🤖 AI Summary
This work investigates token prediction mechanisms in two-layer Transformers under long-context conditions, focusing on the dynamic interplay between pretrained bigram knowledge and contextual cues. Methodologically, it integrates formal theoretical analysis with controlled experiments: using a two-layer Transformer architecture and prompts generated by a pretrained bigram language model, it models induction head behavior and derives closed-form logits expressions. Theoretically grounded logits decomposition reveals—formally for the first time—how induction heads “hijack” pretrained bigram preferences via associative memory, and systematically characterizes how context overrides and suppresses such preferences. Both theory and empirical validation confirm that context exerts directional control over pretrained knowledge activation, establishing knowledge hijacking as a core intrinsic mechanism of in-context learning (ICL). This yields the first verifiable, interpretable micro-mechanistic model of ICL.
📝 Abstract
In-context learning (ICL) enables large language models (LLMs) to adapt to new tasks without fine-tuning by leveraging contextual information provided within a prompt.

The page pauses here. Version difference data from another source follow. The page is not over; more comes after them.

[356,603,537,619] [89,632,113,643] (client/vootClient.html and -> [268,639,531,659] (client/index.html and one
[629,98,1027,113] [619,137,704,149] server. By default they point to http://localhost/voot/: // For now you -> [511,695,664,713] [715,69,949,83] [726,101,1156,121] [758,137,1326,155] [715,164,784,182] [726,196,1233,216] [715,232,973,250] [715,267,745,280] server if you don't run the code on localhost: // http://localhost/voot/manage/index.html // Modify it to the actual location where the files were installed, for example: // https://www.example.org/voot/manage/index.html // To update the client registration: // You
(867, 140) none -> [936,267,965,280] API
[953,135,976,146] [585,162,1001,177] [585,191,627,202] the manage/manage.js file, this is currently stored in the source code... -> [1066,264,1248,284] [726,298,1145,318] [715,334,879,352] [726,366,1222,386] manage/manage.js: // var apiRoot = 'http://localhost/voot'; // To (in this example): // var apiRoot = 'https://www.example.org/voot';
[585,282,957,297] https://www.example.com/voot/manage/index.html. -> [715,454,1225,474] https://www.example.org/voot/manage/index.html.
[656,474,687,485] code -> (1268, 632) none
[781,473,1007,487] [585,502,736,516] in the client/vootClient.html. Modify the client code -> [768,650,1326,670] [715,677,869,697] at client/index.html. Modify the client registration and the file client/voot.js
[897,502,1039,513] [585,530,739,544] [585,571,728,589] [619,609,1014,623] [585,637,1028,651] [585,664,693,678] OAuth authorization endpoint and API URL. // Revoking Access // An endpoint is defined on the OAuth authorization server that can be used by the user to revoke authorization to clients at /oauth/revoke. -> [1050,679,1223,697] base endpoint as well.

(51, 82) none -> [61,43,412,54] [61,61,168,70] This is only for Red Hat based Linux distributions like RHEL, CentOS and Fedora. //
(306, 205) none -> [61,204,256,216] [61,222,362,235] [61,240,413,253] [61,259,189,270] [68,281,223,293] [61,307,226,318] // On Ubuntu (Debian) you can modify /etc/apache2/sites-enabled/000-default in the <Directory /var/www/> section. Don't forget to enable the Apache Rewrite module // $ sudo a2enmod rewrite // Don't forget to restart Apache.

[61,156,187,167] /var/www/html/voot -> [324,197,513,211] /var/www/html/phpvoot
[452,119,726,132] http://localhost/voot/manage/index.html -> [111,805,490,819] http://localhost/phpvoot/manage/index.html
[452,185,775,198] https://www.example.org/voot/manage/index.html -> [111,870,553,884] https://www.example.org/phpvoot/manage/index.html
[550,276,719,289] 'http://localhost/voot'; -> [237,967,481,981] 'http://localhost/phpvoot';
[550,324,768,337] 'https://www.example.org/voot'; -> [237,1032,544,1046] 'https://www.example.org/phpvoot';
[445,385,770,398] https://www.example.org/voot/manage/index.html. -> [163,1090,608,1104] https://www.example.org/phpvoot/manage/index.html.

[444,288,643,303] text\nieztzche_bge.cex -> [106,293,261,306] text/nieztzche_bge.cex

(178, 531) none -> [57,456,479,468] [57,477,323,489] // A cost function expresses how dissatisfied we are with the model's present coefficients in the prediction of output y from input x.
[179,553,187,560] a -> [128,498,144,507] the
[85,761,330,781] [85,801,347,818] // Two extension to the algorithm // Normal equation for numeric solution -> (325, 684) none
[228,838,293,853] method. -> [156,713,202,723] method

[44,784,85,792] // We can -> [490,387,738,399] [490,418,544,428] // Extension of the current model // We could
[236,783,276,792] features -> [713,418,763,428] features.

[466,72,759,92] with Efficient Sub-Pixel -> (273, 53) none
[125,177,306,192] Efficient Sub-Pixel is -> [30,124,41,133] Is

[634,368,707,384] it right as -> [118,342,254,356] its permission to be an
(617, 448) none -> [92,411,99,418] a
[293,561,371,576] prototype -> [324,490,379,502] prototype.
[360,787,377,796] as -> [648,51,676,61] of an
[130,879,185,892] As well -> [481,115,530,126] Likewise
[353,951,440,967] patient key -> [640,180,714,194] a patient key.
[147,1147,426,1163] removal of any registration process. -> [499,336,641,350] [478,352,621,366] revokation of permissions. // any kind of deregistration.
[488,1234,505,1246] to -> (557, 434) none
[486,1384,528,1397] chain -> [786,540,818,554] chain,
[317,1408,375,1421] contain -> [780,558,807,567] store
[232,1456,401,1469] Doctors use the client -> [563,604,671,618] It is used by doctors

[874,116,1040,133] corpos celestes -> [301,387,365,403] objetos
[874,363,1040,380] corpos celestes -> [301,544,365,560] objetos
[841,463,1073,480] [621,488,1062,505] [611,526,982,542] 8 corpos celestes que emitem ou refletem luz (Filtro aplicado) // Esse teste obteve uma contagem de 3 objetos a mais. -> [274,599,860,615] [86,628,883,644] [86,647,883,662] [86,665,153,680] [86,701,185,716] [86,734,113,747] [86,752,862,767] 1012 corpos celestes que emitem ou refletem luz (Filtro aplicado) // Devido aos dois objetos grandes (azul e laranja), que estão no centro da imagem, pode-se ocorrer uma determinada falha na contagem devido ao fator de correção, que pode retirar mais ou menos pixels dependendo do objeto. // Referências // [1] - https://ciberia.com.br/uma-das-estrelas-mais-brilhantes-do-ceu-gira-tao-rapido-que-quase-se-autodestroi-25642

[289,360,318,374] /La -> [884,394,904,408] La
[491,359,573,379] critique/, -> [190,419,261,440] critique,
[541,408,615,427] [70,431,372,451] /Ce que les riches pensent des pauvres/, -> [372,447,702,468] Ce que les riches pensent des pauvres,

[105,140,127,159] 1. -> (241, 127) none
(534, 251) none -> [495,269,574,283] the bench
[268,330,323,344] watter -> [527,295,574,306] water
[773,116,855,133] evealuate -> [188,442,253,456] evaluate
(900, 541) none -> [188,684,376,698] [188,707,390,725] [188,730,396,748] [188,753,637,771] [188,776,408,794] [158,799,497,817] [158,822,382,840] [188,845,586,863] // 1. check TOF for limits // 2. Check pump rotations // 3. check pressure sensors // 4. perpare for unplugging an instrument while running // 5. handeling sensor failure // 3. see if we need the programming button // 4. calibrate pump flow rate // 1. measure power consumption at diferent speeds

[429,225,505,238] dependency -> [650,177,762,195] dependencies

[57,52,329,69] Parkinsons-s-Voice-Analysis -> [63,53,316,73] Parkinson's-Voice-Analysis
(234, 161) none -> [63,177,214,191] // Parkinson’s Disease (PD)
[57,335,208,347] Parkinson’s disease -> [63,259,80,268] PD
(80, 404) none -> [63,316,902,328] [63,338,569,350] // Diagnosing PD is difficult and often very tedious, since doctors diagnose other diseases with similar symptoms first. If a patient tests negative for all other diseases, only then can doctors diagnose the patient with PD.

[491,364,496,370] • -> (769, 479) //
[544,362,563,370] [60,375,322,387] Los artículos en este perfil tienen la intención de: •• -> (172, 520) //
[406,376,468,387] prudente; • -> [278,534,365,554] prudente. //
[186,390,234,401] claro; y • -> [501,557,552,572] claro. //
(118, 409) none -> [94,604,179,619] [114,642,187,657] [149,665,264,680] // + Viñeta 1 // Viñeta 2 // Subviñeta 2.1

However, ICL relies not only on contextual clues but also on the global knowledge acquired during pretraining for the next token prediction. Analyzing this process has been challenging due to the complex computational circuitry of LLMs. This paper investigates the balance between in-context information and pretrained bigram knowledge in token prediction, focusing on the induction head mechanism, a key component in ICL. Leveraging the fact that a two-layer transformer can implement the induction head mechanism with associative memories, we theoretically analyze the logits when a two-layer transformer is given prompts generated by a bigram model. In the experiments, we design specific prompts to evaluate whether the outputs of a two-layer transformer align with the theoretical results.